Which of the lines below include "space"? Each one should be copied out.
|---|
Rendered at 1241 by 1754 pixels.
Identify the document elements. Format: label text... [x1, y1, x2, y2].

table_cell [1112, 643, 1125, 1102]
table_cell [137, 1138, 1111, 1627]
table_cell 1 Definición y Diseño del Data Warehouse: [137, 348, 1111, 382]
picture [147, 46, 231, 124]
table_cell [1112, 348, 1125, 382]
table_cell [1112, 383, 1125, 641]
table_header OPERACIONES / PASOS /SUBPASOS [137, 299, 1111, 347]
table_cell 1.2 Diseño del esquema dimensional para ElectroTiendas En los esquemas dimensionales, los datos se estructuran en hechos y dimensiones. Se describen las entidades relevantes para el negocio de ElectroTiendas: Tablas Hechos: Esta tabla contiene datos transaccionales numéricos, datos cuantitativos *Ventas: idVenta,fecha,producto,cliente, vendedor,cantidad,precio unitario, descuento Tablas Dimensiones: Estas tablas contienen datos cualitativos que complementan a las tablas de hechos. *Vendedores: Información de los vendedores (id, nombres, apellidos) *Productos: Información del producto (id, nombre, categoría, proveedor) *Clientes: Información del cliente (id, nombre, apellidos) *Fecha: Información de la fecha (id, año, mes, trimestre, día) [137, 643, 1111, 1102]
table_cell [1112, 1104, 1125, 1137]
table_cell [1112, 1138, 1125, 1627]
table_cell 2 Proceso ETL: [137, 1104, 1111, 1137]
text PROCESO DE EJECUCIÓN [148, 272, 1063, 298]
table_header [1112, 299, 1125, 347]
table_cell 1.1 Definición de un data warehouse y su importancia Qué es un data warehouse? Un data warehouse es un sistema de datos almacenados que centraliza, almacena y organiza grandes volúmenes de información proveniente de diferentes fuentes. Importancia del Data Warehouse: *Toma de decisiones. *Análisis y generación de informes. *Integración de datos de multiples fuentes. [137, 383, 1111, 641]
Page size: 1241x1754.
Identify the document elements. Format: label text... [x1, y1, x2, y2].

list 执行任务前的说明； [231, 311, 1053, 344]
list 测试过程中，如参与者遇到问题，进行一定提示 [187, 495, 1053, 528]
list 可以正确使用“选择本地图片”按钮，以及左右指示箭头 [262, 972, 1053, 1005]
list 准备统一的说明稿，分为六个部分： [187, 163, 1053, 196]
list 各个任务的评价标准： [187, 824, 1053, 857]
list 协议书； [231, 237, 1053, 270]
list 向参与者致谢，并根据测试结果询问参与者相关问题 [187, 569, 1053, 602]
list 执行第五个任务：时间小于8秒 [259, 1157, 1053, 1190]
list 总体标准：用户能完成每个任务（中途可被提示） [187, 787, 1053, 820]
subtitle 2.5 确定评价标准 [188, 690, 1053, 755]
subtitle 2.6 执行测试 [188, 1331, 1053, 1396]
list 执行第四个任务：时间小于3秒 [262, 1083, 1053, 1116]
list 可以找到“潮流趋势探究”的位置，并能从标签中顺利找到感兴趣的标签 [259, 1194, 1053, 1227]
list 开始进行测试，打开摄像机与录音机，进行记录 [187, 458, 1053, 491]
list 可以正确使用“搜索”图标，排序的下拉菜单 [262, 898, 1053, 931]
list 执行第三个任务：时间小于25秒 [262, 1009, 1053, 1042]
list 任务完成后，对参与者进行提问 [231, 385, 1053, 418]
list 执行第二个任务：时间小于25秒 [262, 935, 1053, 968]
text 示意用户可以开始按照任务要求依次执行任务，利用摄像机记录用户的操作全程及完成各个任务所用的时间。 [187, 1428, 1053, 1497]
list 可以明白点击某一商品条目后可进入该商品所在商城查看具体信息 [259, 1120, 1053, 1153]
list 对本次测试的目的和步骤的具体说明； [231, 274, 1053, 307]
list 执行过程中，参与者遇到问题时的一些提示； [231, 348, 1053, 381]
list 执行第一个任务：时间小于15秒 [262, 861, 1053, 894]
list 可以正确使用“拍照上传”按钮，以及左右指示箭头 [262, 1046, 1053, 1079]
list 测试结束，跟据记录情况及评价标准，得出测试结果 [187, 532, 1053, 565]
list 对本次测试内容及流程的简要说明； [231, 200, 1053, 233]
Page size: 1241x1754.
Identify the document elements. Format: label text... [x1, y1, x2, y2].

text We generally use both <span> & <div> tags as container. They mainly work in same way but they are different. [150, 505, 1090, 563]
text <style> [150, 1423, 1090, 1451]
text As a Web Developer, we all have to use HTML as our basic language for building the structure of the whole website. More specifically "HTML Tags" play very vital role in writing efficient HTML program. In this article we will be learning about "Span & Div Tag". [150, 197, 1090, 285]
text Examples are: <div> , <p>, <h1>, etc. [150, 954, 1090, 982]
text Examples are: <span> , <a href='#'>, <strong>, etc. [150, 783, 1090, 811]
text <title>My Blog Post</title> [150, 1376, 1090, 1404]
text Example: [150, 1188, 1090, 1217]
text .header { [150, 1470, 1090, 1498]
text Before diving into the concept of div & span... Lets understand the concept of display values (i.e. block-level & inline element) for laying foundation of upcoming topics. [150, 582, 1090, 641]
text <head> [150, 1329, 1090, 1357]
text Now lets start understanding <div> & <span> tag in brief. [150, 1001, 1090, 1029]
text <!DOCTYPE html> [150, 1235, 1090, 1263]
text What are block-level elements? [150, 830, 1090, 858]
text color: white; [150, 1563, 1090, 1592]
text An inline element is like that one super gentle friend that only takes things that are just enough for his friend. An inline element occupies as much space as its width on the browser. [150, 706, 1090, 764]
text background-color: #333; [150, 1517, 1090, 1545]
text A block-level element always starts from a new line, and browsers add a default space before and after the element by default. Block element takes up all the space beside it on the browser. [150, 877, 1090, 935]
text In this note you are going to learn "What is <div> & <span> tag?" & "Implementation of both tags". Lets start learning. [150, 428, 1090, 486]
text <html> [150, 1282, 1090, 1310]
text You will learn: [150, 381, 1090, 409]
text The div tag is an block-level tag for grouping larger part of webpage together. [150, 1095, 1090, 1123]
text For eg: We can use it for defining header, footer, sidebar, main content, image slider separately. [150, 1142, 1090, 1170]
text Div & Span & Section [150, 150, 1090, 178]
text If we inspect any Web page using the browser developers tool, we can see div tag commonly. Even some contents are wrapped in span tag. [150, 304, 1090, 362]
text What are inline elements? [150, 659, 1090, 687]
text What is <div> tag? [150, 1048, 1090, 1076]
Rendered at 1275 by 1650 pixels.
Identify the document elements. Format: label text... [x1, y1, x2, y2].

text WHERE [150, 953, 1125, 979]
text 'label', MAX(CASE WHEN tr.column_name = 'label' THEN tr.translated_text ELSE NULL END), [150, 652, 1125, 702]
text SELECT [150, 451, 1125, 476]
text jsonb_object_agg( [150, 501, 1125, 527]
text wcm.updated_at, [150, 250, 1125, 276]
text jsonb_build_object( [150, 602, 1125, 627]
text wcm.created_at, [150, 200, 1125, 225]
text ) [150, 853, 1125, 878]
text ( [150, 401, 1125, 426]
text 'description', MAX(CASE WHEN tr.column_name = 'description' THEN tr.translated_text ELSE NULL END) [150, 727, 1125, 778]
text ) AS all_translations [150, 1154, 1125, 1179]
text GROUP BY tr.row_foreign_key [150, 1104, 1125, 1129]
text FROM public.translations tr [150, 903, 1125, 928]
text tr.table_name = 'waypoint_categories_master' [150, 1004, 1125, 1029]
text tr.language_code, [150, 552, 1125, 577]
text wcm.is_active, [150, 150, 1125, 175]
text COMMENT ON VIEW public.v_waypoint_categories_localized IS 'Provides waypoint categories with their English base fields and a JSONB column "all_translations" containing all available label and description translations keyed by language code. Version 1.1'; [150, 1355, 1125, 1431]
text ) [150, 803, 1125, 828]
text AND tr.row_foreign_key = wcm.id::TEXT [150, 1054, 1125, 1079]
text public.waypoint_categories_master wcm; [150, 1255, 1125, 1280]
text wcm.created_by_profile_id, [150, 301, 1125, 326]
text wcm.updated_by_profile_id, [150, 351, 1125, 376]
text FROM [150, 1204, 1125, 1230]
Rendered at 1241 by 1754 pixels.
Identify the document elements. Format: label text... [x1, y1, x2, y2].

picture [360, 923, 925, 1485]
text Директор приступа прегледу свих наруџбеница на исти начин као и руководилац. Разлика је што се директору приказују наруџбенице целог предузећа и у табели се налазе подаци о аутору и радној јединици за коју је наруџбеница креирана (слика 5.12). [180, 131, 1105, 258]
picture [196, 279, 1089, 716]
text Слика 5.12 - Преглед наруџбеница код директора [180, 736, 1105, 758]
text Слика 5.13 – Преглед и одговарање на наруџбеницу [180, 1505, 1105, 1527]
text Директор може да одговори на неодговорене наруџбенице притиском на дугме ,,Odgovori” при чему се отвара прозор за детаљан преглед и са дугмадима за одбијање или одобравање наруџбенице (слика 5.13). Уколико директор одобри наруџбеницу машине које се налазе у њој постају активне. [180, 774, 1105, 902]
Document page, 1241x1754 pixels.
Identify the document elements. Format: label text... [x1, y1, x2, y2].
|---|
- TASK SOLUTION
text An inline element is like that one super gentle friend that only takes things that are just enough for his friend. An inline element occupies as much space as its width on the browser. [150, 706, 1090, 764]
text A block-level element always starts from a new line, and browsers add a default space before and after the element by default. Block element takes up all the space beside it on the browser. [150, 877, 1090, 935]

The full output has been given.